Nous avons mis en place une plateforme en ligne consacrée aux différents métiers et opportunités professionnelles dans le secteur : « healthcareers.lu ». Elle s’adresse aussi aux lycéens, étudiants ou salariés en reconversion professionnelle désireux de découvrir et de s’orienter vers les diverses voies enrichissantes offertes dans ce domaine. C’est une mine d’informations précieuse que nous continuons à étoffer.
Selon vous, quelles professions sont actuellement en pénurie ?
L’ADEM publie chaque année une liste de métiers en forte pénurie, en fonction de l’offre et de la demande du marché. Nous manquons notamment d’aide-soignant•e•s et de médecins. La situation est moins préoccupante du côté infirmier, car beaucoup de ces professionnels viennent de l’étranger, et ce, de plus en plus loin. Nous devrons toutefois former de nouveaux personnels au Luxembourg pour qu’ils y restent et y exercent.
Quels sont les autres défis en matière de gestion des données ?
Nous avons centralisé toutes les données de la Sécurité Sociale : nous disposons donc d’un système d’assurance maladie unique capable de suivre la consommation médicale.
Nous avons aussi un système de documentation des séjours hospitaliers : nous connaissons ainsi le nombre de jours passés dans chaque hôpital et les pathologies traitées. Nous restons toutefois mal dotés quant au suivi du parcours des patients. Si nous pouvons suivre chaque événement du parcours du patient dans chaque hôpital, nous ne savons pas retracer en temps réel l’historique de vie complet du patient, notamment ses éventuels séjours dans un autre hôpital.
Le Dossier de Soins Partagés (DSP) – le dossier de santé électronique gratuit, per- sonnel et sécurisé regroupant les données essentielles de santé du patient – a été une première étape pour documenter son vécu dans le système de santé. Si actuellement les données d’imagerie, sur les résultats de laboratoires et les rapports de sortie des hôpitaux y sont déposées, elles ne sont pas structurées pour être correctement exploitées. Cela nécessite donc un travail de structuration et de gestion électronique de documents.
Quelles sont les prochaines étapes prévues dans ce domaine ?
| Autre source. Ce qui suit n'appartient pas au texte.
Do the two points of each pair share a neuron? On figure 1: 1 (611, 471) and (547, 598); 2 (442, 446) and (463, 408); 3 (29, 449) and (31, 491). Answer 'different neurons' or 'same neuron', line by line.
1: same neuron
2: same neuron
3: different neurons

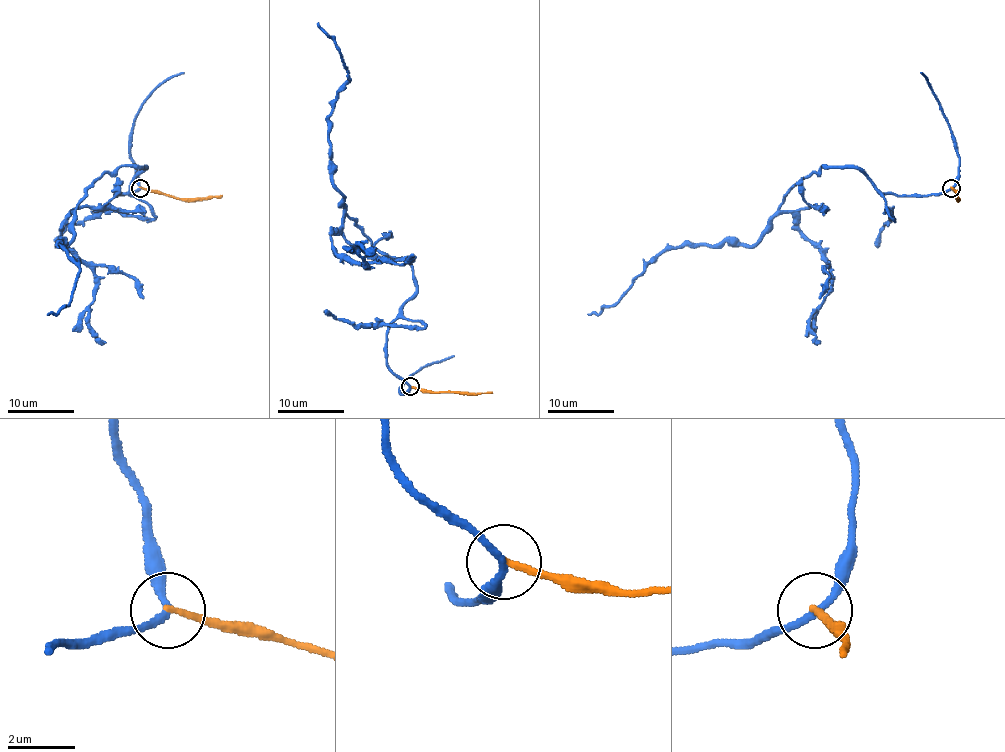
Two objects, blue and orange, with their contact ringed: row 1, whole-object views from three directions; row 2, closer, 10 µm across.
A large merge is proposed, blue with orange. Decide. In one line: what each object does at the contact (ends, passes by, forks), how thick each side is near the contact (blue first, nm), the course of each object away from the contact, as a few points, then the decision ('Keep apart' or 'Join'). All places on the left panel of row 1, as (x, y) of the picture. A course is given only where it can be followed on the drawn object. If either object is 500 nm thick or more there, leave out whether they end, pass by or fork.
At the ring blue passes by. At the ring orange ends. Thickness 200 nm (blue) against 180 nm. Course of blue: (140, 187), (116, 196), (146, 167), (121, 165), (86, 191), (58, 246), (79, 266), (71, 301), (48, 314). Course of orange: (140, 187), (180, 199), (221, 196). Keep apart

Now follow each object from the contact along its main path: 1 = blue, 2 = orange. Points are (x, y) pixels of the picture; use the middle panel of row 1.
1: (410, 386), (388, 366), (386, 331), (416, 290), (413, 269), (343, 207), (328, 115), (349, 81), (318, 23)
2: (410, 386), (435, 392), (491, 392)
Les plans de médication seront prochainement intégrés au DSP : l’ordonnance de médicament deviendra ainsi électronique et structurée, et pourra ainsi être présentée au pharmacien tout en étant enregistrée dans le DSP du patient. L’hôpital pourra ainsi consulter la médication du patient et éviter des contre médications. Nous voulons à terme implémenter une plateforme de données ouverte à tous les hôpitaux et professionnels de santé, incluant également les secteurs extra-hospitaliers comme les généralistes, spécialistes, et kinés. Mais tout cela ne se fera pas du jour au lendemain.
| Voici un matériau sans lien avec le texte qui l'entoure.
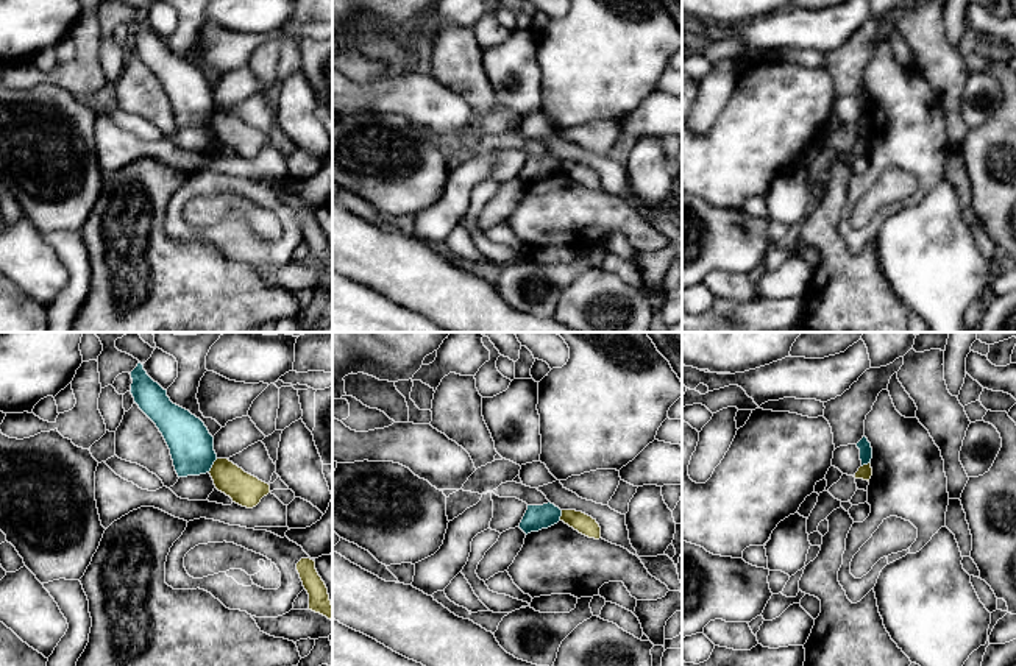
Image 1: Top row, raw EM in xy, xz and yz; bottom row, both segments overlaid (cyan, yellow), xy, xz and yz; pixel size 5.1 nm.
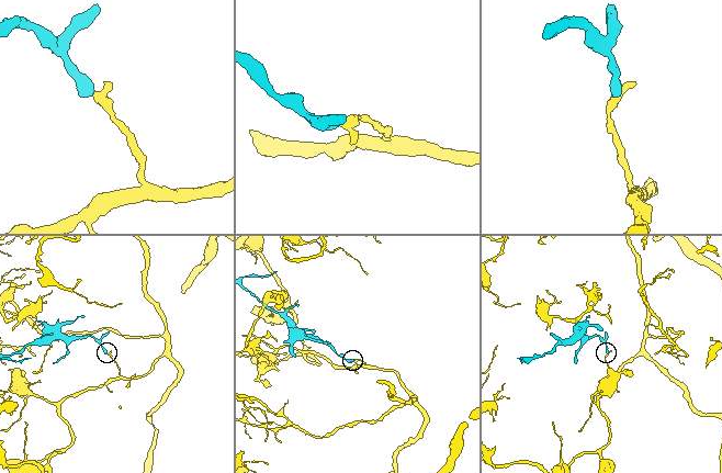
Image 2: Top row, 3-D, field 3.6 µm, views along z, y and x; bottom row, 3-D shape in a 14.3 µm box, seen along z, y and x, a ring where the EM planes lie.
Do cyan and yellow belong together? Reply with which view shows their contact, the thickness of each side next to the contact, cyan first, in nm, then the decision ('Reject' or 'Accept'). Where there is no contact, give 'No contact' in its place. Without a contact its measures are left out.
Touches cyan in xy. Thickness 220 nm (cyan) against 160 nm. Reject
Pour moi, le patient doit être au cœur du dispositif de santé. Ce n’est pas à lui de naviguer seul à travers le système de santé. Ce dernier doit être organisé pour que le patient puisse clairement visualiser son parcours de soins. Trouver le bon professionnel, le bon conseil, au bon moment et au bon endroit relève du parcours du combattant, alors qu’il devrait être balisé.
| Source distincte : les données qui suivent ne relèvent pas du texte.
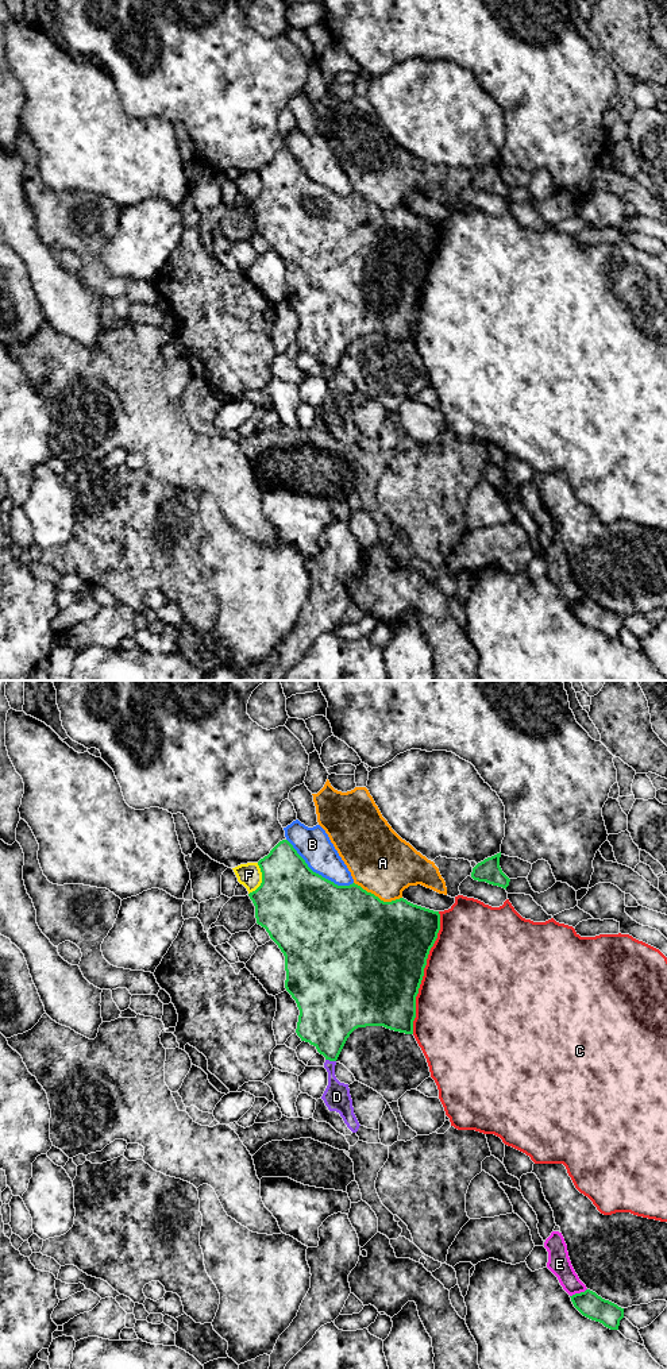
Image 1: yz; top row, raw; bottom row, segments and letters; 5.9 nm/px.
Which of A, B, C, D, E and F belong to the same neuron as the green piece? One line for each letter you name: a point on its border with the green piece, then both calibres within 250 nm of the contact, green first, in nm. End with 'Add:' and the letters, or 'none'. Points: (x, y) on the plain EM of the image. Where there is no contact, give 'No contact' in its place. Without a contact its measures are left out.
Add: none

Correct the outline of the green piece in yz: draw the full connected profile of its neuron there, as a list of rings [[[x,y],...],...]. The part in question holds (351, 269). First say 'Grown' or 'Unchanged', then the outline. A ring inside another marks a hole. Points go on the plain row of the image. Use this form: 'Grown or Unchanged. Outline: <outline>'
Unchanged. Outline: [[[288,149],[279,150],[258,170],[261,194],[248,203],[255,215],[257,232],[285,265],[285,297],[300,319],[296,342],[313,354],[325,369],[336,370],[347,347],[358,336],[383,335],[413,343],[416,305],[431,257],[440,239],[440,223],[404,207],[383,211],[361,194],[338,194],[313,181]]]

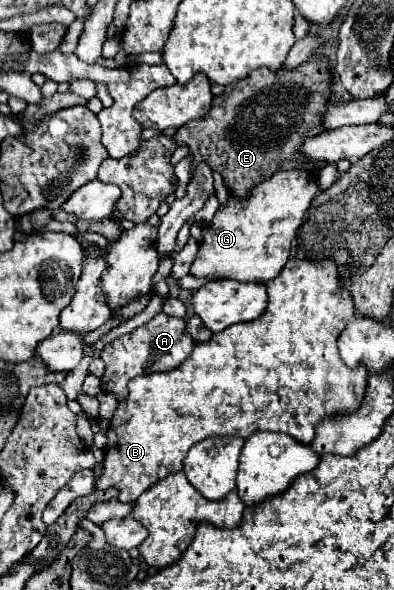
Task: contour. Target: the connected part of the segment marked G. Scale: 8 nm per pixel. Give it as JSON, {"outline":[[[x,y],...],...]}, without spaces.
{"outline":[[[277,171],[267,181],[255,185],[249,197],[239,199],[229,193],[229,201],[209,223],[203,223],[203,241],[191,265],[191,275],[199,279],[231,279],[239,283],[267,283],[285,267],[291,241],[303,223],[305,211],[319,193],[313,175],[305,171]]]}

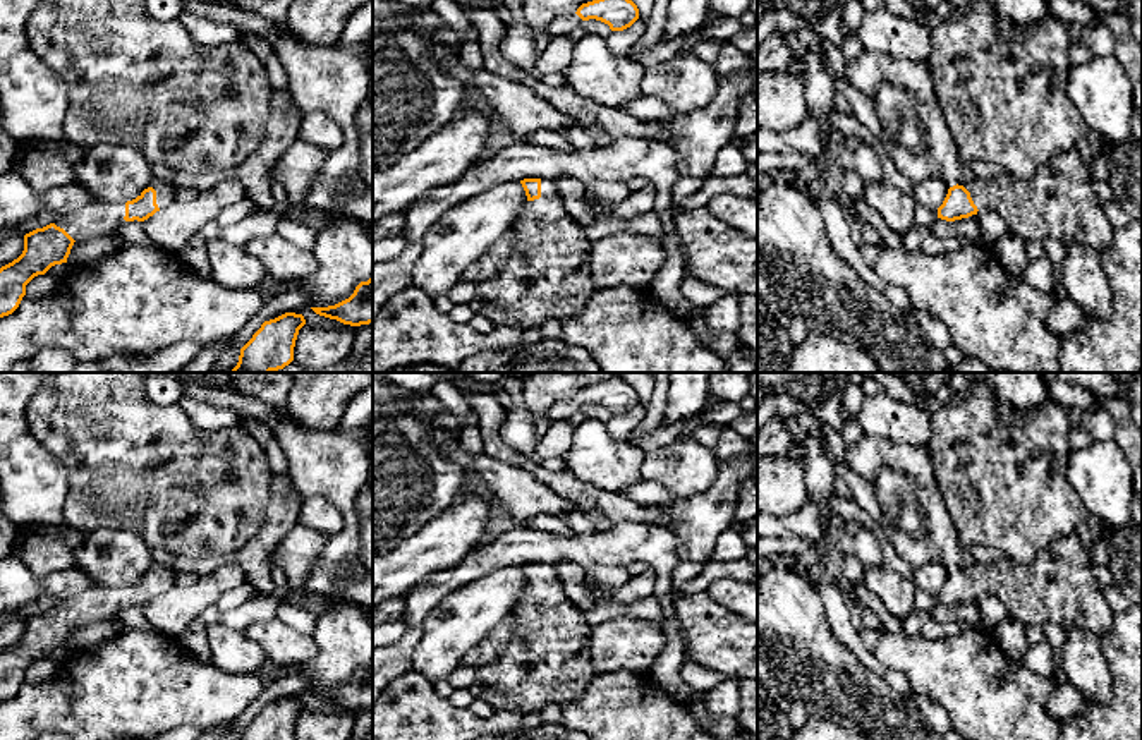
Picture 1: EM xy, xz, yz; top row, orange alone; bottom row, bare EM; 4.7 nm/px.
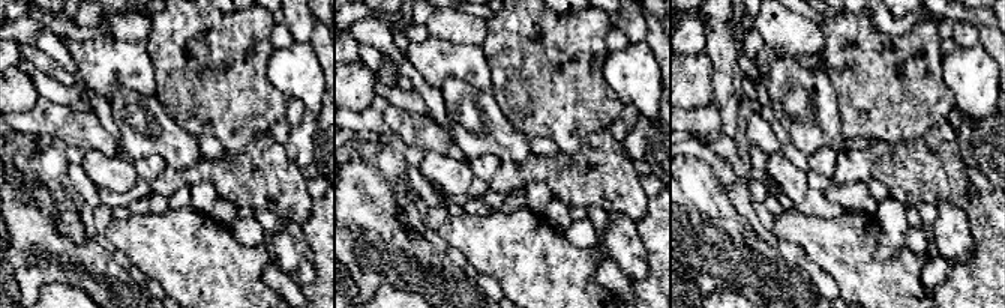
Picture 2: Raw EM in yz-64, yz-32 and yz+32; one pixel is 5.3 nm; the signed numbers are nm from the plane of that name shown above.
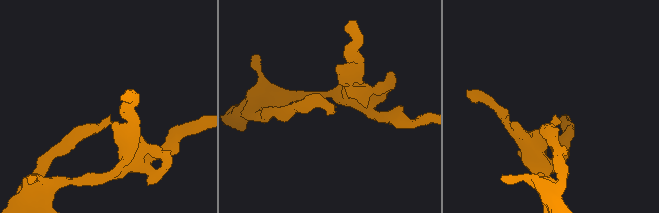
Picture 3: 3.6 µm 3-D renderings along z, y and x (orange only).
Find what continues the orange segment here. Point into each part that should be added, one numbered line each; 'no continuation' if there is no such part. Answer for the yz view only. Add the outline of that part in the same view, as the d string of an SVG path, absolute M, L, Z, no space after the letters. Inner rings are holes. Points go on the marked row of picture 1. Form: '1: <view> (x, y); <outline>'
1: yz (1058, 201); M1075 149L1051 156L1030 177L1006 173L989 180L977 179L967 185L967 191L979 211L998 213L1008 230L1025 240L1056 239L1063 244L1090 246L1097 252L1113 242L1115 227L1106 218L1103 201L1094 191L1089 167Z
Où en est-on dans la formation universitaire dans le secteur de la santé ?
Le Bac +3 en soins infirmiers débutera à la rentrée à Belval. Les formations spécialisées et le Bachelor en médecine sont déjà en place. Une première évaluation sera effectuée à la fin de cette année ou au début de l’année prochaine. Les résultats de cette analyse seront déterminants pour les discussions sur l’éventuelle instauration d’un Master. Le Gouvernement a indiqué dans l’accord de coalition sa volonté de mettre en place un Master et ainsi offrir un parcours universitaire intégral, allant du Bachelor à la spécialisation en médecine, qui fait actuellement défaut au Luxembourg. Si trois spécialisations existent déjà au Grand-Duché, les étudiants inscrits ont tous poursuivi leur Master à l’étranger.
Ce Master valoriserait nos hôpitaux. L’idée est aussi de développer et de structurer le secteur de la recherche universitaire et clinique. Les jeunes médecins luxembourgeois choisissent souvent de rester à l’étranger pour leur spécialisation, puis s’y établissent définitivement. Nous devons donc repenser notre système et le cas échéant adapter notre offre professionnelle pour attirer davantage de médecins.